For safety reasons I'd like the function to take a const pointer; for some further development reasons I'd like it to be passed by reference. It should be completely safe to automatically cast from non-const to const. Why doesn't g++ performs the cast?

I'd like to proceed further with a function defined like getSomething. How can I legalize these calls without adding explicit casts every time I call it?

Answer 1

This is more like the C++ name "resolution". In your case, you have a pointer to a const DM, but you want a const pointer, so you must use typedef dm_const_t const & dm_cref_t (a const reference to a const pointer)

Giving more details:

When you declare const int * a, you are saying that a is a constant pointer to an integer. It is the same as int const * a.

If you want a reference to a type, you declare int & b, meaning that b is a reference to an integer. Thinking the same way, const int & c is the same as int const & c (const always qualify the variable, not the type).

So, if you want a const reference to a const pointer, using the second notation is clearer (and the only one possible if not using typedefs): int const * const & d, meaning d is a constant reference to a constant pointer to an integer. Using typedefs:

typedef const int * int_cptr;
typedef const int_cptr & int_cptrcref;

Proof: http://ideone.com/V48Kxe

Answer 2

It's not doing it because, after expanding the typedefs, you have

int getSomething( DM const* & dm )
{
  return dm->something;
}
...
int main()
{
  DM* dm = new DM;
  getSomething( dm );
}

g++ is correctly NOT allowing this automatically, because you are asking for a non-const lvalue reference to a constant pointer. You currently have a non-constant pointer. It can't create a temporary, since the temporary can't bind to the non-const lvalue reference.
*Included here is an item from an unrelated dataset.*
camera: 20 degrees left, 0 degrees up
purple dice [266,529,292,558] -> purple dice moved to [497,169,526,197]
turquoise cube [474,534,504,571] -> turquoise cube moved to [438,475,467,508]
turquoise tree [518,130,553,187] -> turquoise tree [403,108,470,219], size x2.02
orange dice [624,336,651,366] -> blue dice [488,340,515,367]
Now, if you were to take the pointer by constant reference, it would work, since it would be allowed to bind to the temporary. However, I would just pass the pointer directly, since there is no value in passing a pointer by constant reference.
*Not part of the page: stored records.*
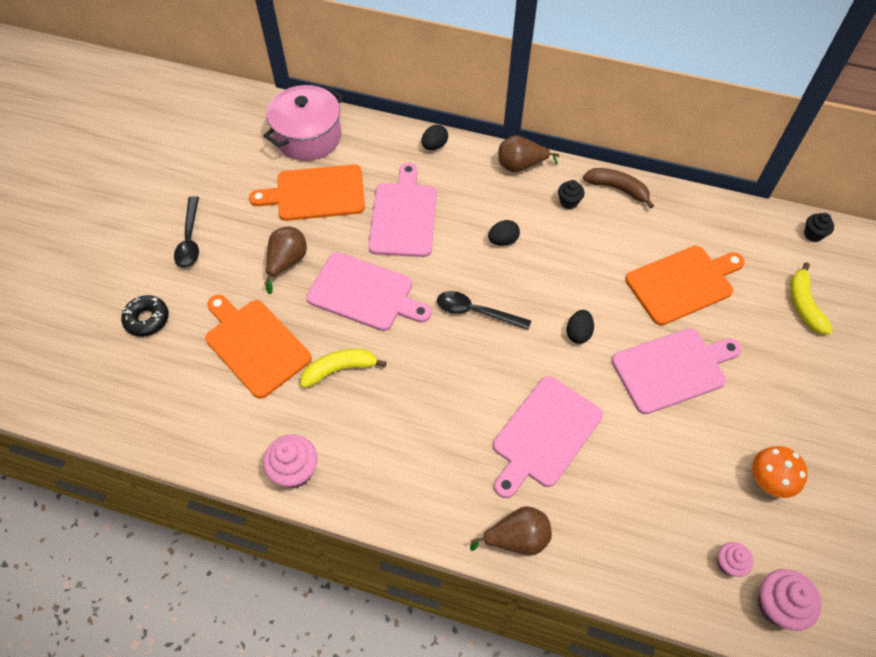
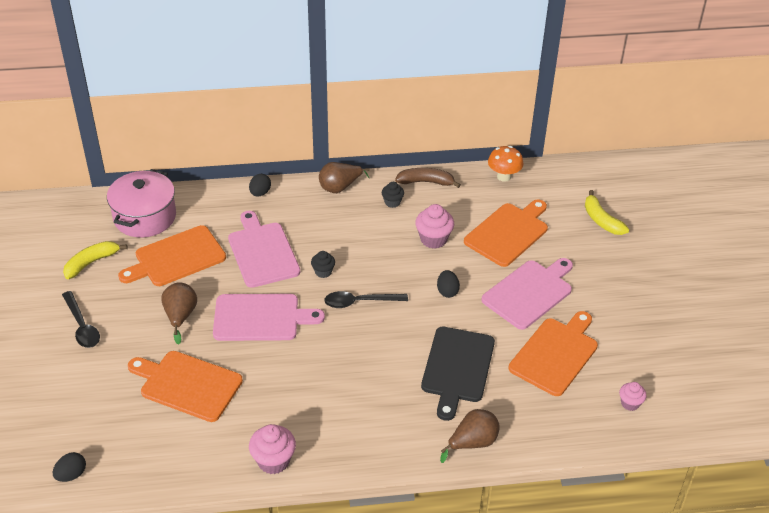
camera: 25 degrees left, 15 degrees down
black donut [121,295,169,337] -> none
yellow banana [301,349,387,388] -> yellow banana moved to [63,241,128,279]
black egg [488,220,520,246] -> black egg moved to [53,452,86,482]
pink cutting board [493,376,603,498] -> black cutting board [421,327,495,421]
orange mushroom [752,446,808,498] -> orange mushroom moved to [488,146,524,182]
pink cupcake [758,569,821,631] -> pink cupcake moved to [415,204,454,249]
black cupcake [804,213,834,242] -> black cupcake moved to [311,251,335,278]
none -> orange cutting board [508,311,598,396]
The reason why this isn't allow is because if it were, so would this (defeating the purpose of the const system)

const int i = 5;
void foo( const int* & p)
{
   p = &i;
}

void bar()
{
   int * p; 
   foo(p); // Normally not legal
   *p = 6; // And this is why
}

Now, all that being said, any time I see a reference to a pointer my first question to the developer is why they needed to do that. Occasionally, it's because you need to have an output parameter, but it's not something I would expect to be widespread.

Answer 3

Look at [conv.qual] (4.4/4) in the C++11 standard:

A conversion can add cv-qualifiers at levels other than the first in multi-level pointers, subject to the following rules: ... [Note: if a program could assign a pointer of type T** to a pointer of type const T** (that is, if line #1 below were allowed), a program could inadvertently modify a const object (as it is done on line #2).

The example given is:

int main() {
    const char c = ’c’;
    char* pc;
    const char** pcc = &pc; // #1: not allowed
    *pcc = &c;
    *pc = ’C’; // #2: modifies a const object
}

This is explained for pointers to pointers, but the same applies for references to pointers for exactly the same reasons.

Answer 4

You cannot.

You are passing by pointer which can mean that after function execution there could be two different references to the same memory, one declared const, one declared non-const.

If the non-const reference is used to change the memory then the const reference suddenly has its underlying memory would suddenly have become changed, which would be incorrect behavior.